Met zo’n houding en instelling is het sowieso een wonder dat hij als tennisser zo ver is gekomen. Als hij als titelverdediger, bovenop zijn chronische weerzin, ook nog een uitschakeling door een op papier mindere speler krijgt te verteren, dan is de overspannen reactie van Bublik beter te begrijpen. 

Als Bublik met meer plezier op de tennisbaan zou staan, dan zou dat zijn sportprestaties wellicht ten goede komen, vooral op langere termijn. Daarom zou je Bublik ongevraagd het advies willen geven om altijd positief te blijven denken: “Als er iets negatiefs gebeurt Bublik, als je verliest, slecht speelt, een fout maakt, of een conflict krijgt met iemand, vergeet het dan zo snel mogelijk, laat het achter je, richt je op de toekomst. Houd de negatieve emoties buiten de deur (“block it out”); richt je op de dingen die wèl goed gaan, waar je plezier aan ontleent. En probeer vooral niet te denken aan dingen die in de toekomst fout zouden kunnen gaan. Met zo’n negatieve houding ben je gedoemd te falen, te verliezen en te mislukken. Kortom, Bublik, probeer te voorkomen dat je boos wordt.”

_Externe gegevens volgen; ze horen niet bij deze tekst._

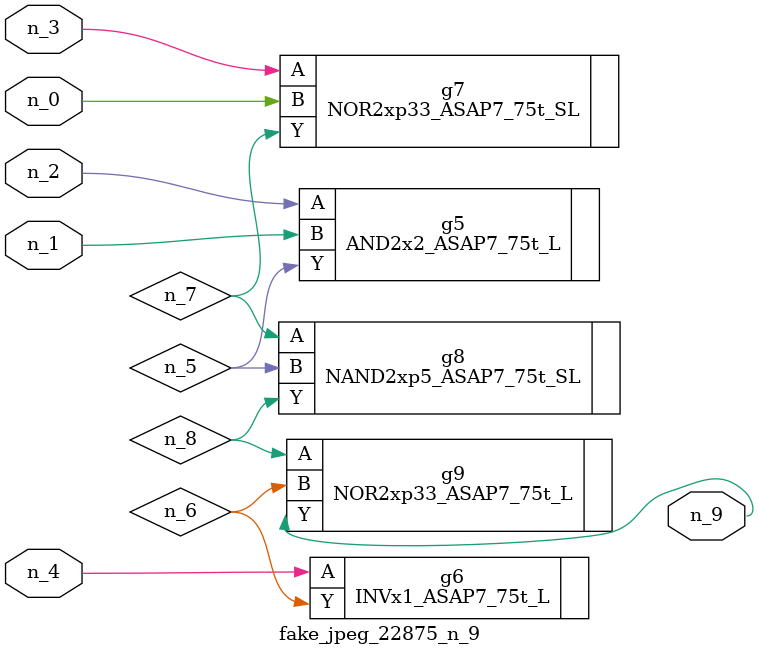
<source format=v>
module fake_jpeg_22875_n_9 (n_3, n_2, n_1, n_0, n_4, n_9);

input n_3;
input n_2;
input n_1;
input n_0;
input n_4;

output n_9;

wire n_8;
wire n_6;
wire n_5;
wire n_7;

AND2x2_ASAP7_75t_L g5 ( 
.A(n_2),
.B(n_1),
.Y(n_5)
);

INVx1_ASAP7_75t_L g6 ( 
.A(n_4),
.Y(n_6)
);

NOR2xp33_ASAP7_75t_SL g7 ( 
.A(n_3),
.B(n_0),
.Y(n_7)
);

NAND2xp5_ASAP7_75t_SL g8 ( 
.A(n_7),
.B(n_5),
.Y(n_8)
);

NOR2xp33_ASAP7_75t_L g9 ( 
.A(n_8),
.B(n_6),
.Y(n_9)
);


endmodule
</source>
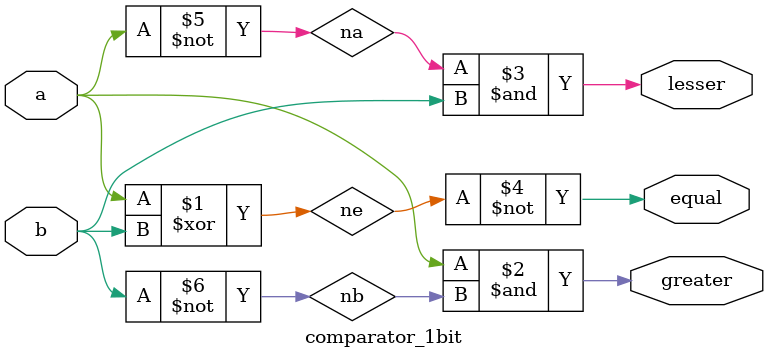
<source format=v>
module comparator_1bit(input a,b,output equal,greater,lesser);
  
  wire na,nb,ne;
  
  xor(ne,a,b);
  not(equal,ne);
  not(na,a);
  not(nb,b);
  and(greater,a,nb);
  and(lesser,na,b);
  
endmodule

</source>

Op zo’n goed bedoeld advies valt wel het een en ander aan te merken ….

Ten eerste beleven weinig sporters op de allerbelangrijkste momenten ècht plezier aan hun sport. Immers, als je iets heel graag wilt, zoals je kwalificeren, een ronde verder komen, of kampioen worden, dan voelen de meeste sporters vooral spanningdruk en faalangst, met qua intensiteit sterke variaties binnen en tussen personen. In het algemeen is het dan beter om zonder oordeel te accepteren dat zulke emoties en negatieve gedachten er zijn. Als je doelen serieus nastreeft, gaat het consequent buiten de deur houden van negatieve emoties never nooit lukken.

Ten tweede kan boosheid ook motiveren, zoals Sifan Hassan liet zien. Wat goed is voor je welbevinden, is niet noodzakelijkerwijs goed voor het bereiken van je doelen. In competitieverband is het namelijk adaptief om ambitieus, dominant en veeleisend te zijn, een sterke drive te hebben, en hoge standaarden en doelen na te streven. En inherent leidt dat regelmatig tot boosheid, frustratie en onvrede met hoe het gaat. Als je iets nastreeft, dan wil je namelijk iets wat je (nog) niet hebt. Als je tevreden bent met wat je hebt, dan heb je geen doel, geen richting en geen drijfveer meer. Waarom is Max Verstappen zo goed? Onder andere omdat ook hij zijn boosheid vaak weet om te zetten in motivatie, focus en gedrevenheid. Een boze Max Verstappen “… rijdt meestal briljante races en haalt zeer goede resultaten …. vooral als, in zijn ogen, hem onrecht werd aangedaan …. of een gevecht met een rivaal op de baan tot een hoogtepunt kwam. Vader Jos heeft ook al eens gezegd: Als hij boos is kun je hem beter even laten. Vaak is hij ook daarna op zijn best.”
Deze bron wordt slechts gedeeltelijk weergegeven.